Please list every section heading in the party-budget tips below.

Text under study Block Start

You want to throw your child an awesome party without breaking the bank? Here are tips for sticking to a budget.
Timing is everything
Plan your party from 2 p.m. to 5 p.m., says Danielle Walker, author of Against All Grain: Celebrations. After lunch and before dinner is the best time to party, when guests don’t expect a full meal.
Stretch your planning
Start supply-hunting early; it’ll give you time to compare shops. Plus, you’ll save yourself from running out at the last minute to buy overpriced things you’ve forgotten.
In a Parents survey of nearly 1,500 parents, 73 per cent said they sent paper invitations for their kid’s last birthday party. Next time, send your guests a free electronic invitation; you’ll save what you’d normally spend on paper invites.
If your kid’s birthday falls close to a buddy’s, consider a dual party. You and the other child’s parents will split the cost—and responsibilities. Just make sure each kid gets her own cake.
Avoid party-store traps
Don’t pay a markup for party-store items that you could find elsewhere for less.

Text under study Block End
Records shown Block Start

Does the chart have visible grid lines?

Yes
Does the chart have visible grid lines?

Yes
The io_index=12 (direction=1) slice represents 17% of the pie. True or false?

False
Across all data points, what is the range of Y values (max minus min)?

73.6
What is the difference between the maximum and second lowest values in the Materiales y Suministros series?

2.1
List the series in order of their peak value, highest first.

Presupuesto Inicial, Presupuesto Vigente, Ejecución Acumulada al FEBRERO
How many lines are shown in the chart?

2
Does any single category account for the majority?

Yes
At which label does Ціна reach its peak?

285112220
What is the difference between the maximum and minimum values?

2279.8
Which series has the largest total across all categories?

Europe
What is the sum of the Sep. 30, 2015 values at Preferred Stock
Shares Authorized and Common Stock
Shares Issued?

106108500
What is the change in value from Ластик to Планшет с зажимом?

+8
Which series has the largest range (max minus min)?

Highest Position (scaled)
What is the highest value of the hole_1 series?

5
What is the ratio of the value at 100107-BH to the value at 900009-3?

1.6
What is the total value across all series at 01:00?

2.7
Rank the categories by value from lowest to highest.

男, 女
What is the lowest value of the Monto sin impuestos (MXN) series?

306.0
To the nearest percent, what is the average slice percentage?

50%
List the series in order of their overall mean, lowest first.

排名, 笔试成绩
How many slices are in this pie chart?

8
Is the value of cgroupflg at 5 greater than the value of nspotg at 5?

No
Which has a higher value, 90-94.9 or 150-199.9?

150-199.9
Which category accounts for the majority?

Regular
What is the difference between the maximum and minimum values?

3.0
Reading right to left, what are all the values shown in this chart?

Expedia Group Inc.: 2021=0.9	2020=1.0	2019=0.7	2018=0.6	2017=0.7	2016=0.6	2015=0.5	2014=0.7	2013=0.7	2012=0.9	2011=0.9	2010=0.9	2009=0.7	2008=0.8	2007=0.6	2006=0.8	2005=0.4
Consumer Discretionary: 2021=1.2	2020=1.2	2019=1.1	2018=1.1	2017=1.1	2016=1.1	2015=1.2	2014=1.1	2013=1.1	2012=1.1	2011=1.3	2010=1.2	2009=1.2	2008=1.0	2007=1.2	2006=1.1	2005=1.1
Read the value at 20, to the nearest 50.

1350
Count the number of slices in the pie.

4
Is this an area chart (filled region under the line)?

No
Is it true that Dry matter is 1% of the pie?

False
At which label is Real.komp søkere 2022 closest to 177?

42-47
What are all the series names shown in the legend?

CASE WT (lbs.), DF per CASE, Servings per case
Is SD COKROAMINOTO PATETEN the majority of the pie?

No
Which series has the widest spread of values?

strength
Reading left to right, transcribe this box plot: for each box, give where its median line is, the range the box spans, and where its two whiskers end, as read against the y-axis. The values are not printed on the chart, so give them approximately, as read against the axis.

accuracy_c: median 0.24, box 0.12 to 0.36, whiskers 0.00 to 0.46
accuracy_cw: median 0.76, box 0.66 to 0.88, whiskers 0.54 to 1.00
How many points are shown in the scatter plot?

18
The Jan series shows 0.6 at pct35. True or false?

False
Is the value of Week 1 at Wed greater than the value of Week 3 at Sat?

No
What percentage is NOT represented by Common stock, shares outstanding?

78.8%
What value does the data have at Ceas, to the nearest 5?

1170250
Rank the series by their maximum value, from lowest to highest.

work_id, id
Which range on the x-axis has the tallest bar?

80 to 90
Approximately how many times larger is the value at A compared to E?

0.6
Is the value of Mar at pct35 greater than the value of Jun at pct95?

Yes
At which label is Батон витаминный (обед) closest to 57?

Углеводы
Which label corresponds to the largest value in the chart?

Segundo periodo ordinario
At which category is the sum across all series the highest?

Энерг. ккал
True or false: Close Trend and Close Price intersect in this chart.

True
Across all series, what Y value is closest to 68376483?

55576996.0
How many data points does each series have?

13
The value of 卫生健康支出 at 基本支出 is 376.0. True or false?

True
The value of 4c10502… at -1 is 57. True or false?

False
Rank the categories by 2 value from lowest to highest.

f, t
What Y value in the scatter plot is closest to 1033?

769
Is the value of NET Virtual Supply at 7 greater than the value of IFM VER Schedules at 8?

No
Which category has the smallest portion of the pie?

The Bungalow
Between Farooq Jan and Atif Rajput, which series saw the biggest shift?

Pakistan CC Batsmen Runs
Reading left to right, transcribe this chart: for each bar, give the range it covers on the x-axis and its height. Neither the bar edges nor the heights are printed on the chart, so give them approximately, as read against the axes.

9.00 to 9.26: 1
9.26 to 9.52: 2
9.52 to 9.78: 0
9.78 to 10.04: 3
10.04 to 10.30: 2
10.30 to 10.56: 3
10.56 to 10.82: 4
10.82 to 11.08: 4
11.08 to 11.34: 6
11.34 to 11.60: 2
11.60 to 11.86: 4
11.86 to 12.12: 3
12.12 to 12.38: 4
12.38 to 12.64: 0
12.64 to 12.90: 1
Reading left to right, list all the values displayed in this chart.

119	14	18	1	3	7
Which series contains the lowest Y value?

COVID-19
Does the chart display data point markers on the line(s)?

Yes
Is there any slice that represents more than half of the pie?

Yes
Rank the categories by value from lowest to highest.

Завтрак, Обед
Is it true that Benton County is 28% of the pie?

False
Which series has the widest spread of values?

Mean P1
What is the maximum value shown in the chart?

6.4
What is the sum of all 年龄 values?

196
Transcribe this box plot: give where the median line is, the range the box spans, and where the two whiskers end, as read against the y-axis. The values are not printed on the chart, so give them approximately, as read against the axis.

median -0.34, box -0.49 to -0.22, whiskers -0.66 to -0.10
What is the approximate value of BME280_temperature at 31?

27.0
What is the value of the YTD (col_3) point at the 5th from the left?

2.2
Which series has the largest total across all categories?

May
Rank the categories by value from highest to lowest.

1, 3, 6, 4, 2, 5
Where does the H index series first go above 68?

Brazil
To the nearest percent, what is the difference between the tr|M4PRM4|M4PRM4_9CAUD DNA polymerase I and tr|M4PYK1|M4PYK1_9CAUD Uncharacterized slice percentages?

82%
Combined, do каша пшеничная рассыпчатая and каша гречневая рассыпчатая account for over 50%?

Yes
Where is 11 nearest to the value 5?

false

Records shown Block End

• **Written response**
Timing is everything
Stretch your planning
Avoid party-store traps